Ce thème a pour objectif d’explorer, de reconfigurer et de susciter les interactions entre art, sciences et sociétés. L’art est ici à concevoir dans sa dimension transgressive et disruptive vis-à-vis des formes et des médiums communément référencés. Ces interactions sont à envisager entre protocole artistique et protocole innovant, expérimentations scientifiques, enquêtes de société et collaborations entrepreneuriales. Autant de postures qui ouvrent l’art à de nouveaux processus créatifs au XXIe siècle.

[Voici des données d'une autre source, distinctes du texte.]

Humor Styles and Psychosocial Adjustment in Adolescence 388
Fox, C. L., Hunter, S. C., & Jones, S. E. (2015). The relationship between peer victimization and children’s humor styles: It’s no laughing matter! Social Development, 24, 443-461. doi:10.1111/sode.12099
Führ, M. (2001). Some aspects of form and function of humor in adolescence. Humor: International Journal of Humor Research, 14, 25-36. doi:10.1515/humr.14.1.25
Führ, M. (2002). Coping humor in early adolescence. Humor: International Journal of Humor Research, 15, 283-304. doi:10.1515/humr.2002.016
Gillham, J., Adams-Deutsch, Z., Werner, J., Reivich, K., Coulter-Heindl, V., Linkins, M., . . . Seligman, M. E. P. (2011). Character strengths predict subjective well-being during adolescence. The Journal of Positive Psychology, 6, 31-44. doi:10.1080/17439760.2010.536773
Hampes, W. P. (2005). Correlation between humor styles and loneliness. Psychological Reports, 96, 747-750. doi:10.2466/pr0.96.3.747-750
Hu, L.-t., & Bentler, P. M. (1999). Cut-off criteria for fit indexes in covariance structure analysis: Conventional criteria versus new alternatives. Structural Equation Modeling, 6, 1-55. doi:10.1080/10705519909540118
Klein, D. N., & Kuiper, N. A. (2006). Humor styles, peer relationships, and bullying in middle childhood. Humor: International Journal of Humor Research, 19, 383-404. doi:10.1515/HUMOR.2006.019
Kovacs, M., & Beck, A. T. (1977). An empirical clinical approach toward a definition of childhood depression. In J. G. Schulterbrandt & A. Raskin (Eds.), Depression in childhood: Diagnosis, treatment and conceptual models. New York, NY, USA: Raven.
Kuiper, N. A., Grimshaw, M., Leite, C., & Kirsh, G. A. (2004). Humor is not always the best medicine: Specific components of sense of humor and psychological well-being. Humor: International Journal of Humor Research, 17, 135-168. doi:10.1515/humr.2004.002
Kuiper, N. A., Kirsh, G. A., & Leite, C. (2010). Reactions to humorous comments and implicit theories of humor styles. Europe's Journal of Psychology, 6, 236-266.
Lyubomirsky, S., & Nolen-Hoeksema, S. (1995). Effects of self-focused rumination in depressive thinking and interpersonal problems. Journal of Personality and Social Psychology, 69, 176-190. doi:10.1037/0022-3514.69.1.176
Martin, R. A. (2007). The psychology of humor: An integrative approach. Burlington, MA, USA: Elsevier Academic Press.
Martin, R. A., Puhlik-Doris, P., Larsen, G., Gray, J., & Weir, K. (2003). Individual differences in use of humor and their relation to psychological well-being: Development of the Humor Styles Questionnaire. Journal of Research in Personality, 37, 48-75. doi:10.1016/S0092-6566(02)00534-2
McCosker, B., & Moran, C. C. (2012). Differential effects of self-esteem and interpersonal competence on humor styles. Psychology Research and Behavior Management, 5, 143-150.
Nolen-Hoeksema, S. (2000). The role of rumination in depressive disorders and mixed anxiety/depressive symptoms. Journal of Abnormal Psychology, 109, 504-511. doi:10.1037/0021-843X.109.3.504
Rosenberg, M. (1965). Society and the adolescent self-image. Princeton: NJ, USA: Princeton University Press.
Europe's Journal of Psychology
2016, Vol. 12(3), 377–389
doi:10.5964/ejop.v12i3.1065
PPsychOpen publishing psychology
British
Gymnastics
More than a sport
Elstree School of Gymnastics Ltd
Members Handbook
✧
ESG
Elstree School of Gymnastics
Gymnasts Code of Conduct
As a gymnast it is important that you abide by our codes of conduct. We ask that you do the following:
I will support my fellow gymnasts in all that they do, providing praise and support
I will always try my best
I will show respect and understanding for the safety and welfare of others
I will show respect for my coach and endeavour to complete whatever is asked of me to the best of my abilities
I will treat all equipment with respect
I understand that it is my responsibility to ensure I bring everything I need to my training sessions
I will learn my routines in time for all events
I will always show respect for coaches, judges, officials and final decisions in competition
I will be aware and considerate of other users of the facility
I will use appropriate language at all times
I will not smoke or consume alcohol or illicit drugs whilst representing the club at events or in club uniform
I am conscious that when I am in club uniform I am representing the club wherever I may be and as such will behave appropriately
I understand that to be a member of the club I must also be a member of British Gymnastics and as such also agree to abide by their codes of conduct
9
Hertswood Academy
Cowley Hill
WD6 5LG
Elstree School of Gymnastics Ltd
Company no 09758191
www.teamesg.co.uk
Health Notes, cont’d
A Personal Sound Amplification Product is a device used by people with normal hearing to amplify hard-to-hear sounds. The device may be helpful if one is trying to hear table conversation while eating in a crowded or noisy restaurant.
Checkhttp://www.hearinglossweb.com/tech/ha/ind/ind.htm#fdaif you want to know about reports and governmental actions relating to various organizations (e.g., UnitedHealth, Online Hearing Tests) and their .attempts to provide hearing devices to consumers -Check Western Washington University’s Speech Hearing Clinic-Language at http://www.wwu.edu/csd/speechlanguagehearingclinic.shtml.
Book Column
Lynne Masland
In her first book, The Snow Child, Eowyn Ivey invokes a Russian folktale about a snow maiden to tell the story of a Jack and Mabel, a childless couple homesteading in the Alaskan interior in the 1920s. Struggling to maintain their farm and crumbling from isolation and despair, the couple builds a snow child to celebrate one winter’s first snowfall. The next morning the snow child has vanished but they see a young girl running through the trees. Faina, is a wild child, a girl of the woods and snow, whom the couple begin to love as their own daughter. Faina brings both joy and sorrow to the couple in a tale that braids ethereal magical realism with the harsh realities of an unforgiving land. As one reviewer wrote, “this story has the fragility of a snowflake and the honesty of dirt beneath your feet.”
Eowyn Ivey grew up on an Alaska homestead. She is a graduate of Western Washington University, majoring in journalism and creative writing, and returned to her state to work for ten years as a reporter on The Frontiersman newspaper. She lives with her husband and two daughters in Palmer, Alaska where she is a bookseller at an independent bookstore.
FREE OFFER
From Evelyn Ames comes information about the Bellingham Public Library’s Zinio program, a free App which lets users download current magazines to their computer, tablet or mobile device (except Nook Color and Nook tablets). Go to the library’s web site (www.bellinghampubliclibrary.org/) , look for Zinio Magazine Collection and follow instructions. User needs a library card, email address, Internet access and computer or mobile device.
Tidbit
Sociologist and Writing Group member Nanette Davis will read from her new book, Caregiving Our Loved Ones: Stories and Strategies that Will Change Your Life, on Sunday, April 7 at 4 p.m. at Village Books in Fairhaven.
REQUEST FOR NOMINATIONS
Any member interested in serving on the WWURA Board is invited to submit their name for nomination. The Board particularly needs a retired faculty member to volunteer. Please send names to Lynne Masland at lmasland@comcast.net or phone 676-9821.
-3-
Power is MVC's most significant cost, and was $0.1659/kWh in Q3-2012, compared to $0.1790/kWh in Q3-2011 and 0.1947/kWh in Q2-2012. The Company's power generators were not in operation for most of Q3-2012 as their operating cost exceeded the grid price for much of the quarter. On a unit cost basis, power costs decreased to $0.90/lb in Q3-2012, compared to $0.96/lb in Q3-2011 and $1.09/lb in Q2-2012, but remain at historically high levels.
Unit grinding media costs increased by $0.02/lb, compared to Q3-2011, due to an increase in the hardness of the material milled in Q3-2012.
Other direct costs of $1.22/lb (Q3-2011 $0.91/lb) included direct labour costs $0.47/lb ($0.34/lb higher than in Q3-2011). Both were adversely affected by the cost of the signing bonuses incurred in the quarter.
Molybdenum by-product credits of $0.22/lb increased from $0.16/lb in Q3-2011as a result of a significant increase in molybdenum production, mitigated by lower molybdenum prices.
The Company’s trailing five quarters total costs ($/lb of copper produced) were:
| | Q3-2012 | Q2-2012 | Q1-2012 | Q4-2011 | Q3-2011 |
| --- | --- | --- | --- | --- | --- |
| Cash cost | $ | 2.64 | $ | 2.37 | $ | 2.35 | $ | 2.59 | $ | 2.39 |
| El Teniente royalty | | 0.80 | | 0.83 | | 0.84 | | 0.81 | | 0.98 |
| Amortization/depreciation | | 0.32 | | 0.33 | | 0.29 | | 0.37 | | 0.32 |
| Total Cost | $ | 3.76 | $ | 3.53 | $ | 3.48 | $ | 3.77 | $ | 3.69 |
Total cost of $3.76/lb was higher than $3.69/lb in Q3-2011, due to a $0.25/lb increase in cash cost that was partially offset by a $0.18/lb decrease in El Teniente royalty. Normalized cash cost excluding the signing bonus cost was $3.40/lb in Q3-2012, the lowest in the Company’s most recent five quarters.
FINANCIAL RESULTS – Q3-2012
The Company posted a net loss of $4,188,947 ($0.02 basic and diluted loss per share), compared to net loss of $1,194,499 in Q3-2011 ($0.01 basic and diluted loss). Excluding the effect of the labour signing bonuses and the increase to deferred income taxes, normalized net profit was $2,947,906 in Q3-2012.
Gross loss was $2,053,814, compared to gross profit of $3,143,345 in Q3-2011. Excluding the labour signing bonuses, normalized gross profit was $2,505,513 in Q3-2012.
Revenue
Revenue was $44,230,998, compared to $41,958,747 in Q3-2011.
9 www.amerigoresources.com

Associant l’art aux sciences humaines, sociales, juridiques autant qu’aux sciences exactes, ce thème ouvre à la question de l’innovation et envisage la recherche artistique et scientifique conjointement. Il peut s’agir de contribuer aux grandes questions de société mais également d’accompagner les mutations sociales, locales et mondiales.

La recherche sur le changement climatique pourra également promouvoir des collaborations entre artistes, chercheurs et scientifiques.

Cette approche transdisciplinaire et transversale permettra de reconfigurer la réalité morcelée par le cloisonnement des savoirs et visera des compétences et des gains cognitifs partagés. Par ailleurs, cette recherche pointera également l’engagement citoyen de l’artiste.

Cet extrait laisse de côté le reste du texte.